Tsvangirai may be able to outflank internal opponents but at the big stage he fails and despite a lot of promise previously, he has reached his ceiling.
It is like, and we are sure Tamborinyoka will relate, a certain football team in England that has consistently played for number four and being near the top but never able to take the big prize in many a campaign.
It frustrates supporters and they are bound to thank the manager for good memories but bid, or wish to bid him, goodbye.
Morgan Tsvangirai is this specialist in failure.
It is understandable that some people within his ranks have urged him, albeit unsuccessfully, to step down and “become the Mandela of the party”.

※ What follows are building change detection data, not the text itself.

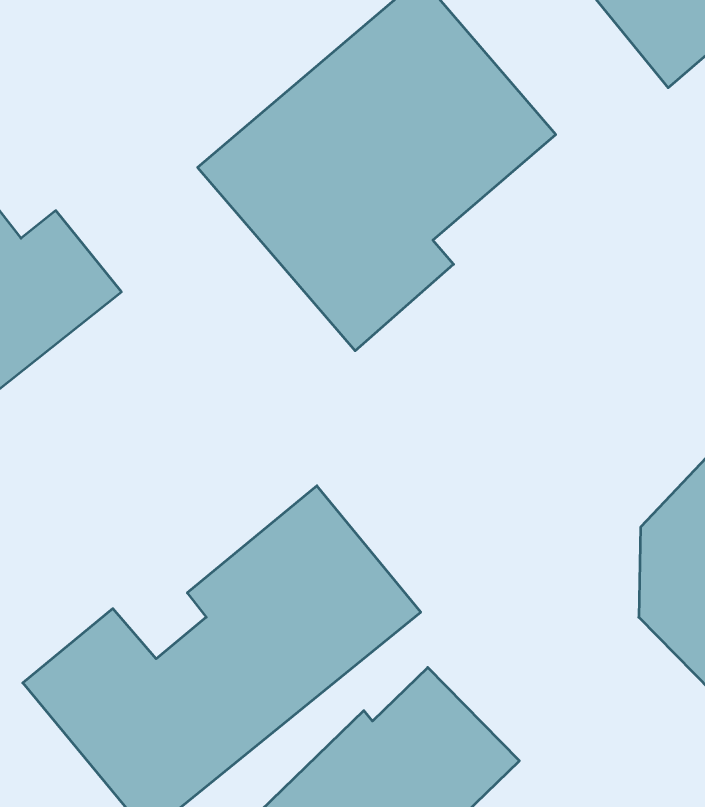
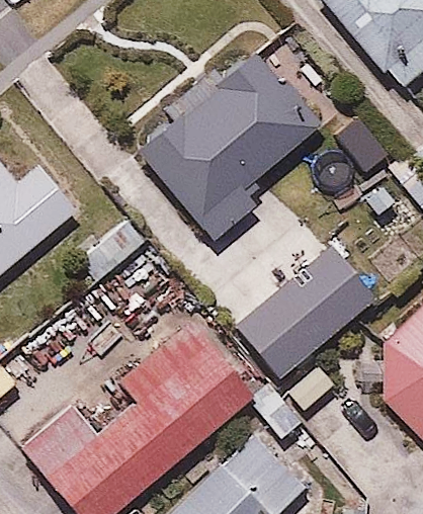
building: none -> [238,250,371,377]

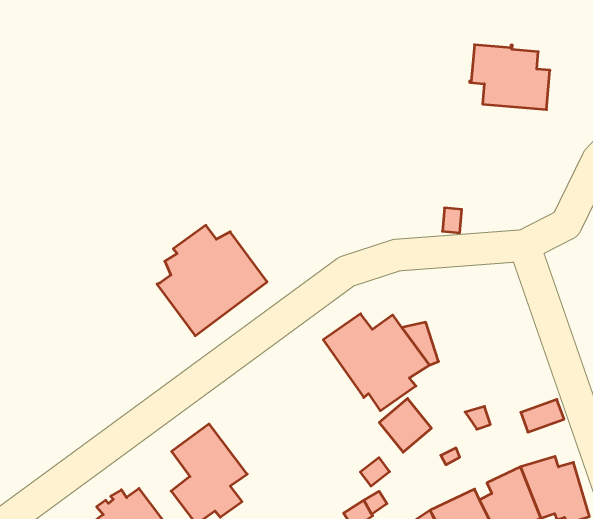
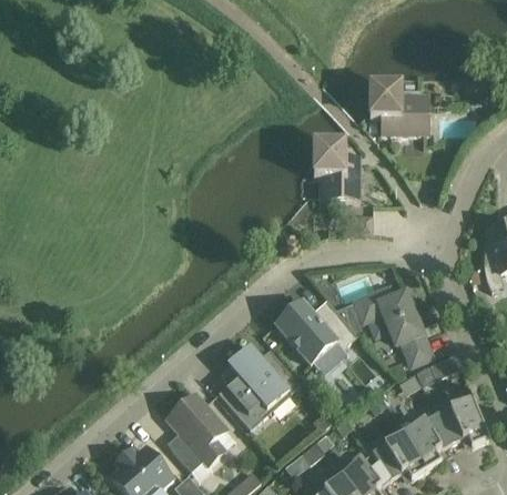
building: none -> [312,143,358,199]
building: [157,225,267,336] -> [216,344,300,428]
building: none -> [355,286,429,363]

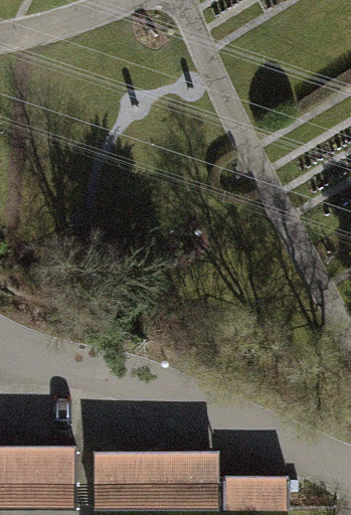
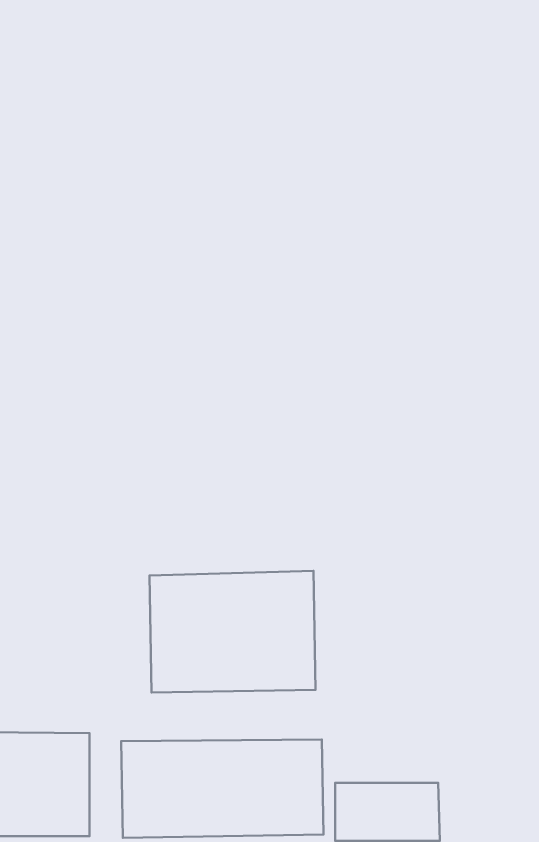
building: none -> [149,571,316,693]

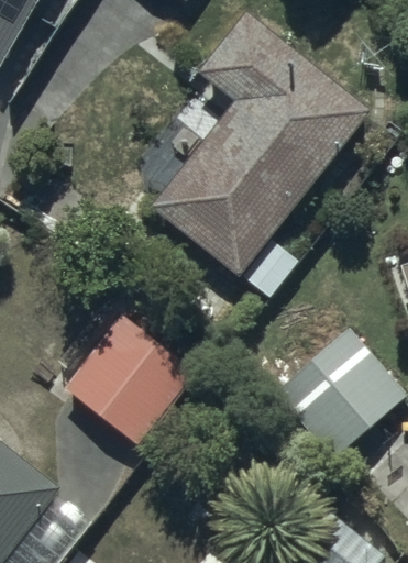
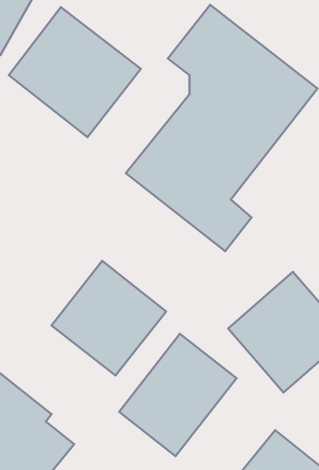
building: none -> [9,7,141,137]
building: none -> [119,334,236,456]

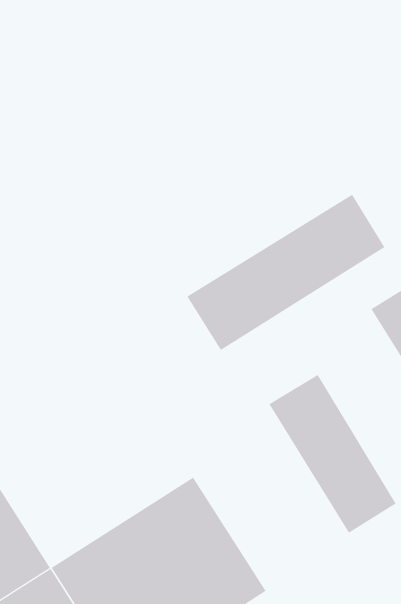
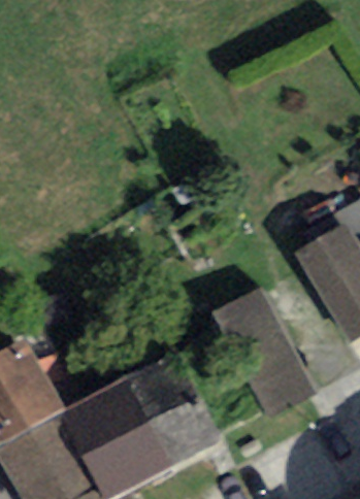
building: [186,194,385,351] -> none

It was Elias Mudzuri who introduced us to that scenario – one among five – seeking to see the back of Tsvangirai from the party’s helm.
With the changing dynamics in Zimbabwe over the years, Tsvangirai is bound to become less and less relevant in the game.

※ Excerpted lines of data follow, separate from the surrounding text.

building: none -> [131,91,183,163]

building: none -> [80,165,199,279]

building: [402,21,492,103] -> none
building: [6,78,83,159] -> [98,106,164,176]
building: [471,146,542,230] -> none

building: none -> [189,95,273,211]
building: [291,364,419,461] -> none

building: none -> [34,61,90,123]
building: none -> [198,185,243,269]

His frustrated supporters are joining the newly-formed Zimbabwe People First party in droves and challenging his dominance in some of his strongholds.
The recent People First rally at Glen View 3’s PaMunyarari was very instructive inasfar as it tells us about the opposition dynamics particularly the shifting sands out of Tsvangirai’s favour.
The unique geographic/demographic dynamics point to an indication that the entry of Joice Mujuru is more of a threat to the opposition than the ruling party.
Opposition that splintered from Tsvangirai since 2013, the likes of Tendai Biti and Elton Mangoma, have also chewed into his base.
It is inconceivable that Tsvangirai will have a fresher appeal, or have newer ideas to propel him to leadership that has eluded him in the last one-and-half decades.
In 2018, he can only come second best – again – and even worse, at number three.
In this light, it only becomes prudent that Tsvangirai be let to enjoy whatever little he can now, including having cake which we saw him being fed by his wife, for the fortunes are heavily staked against him.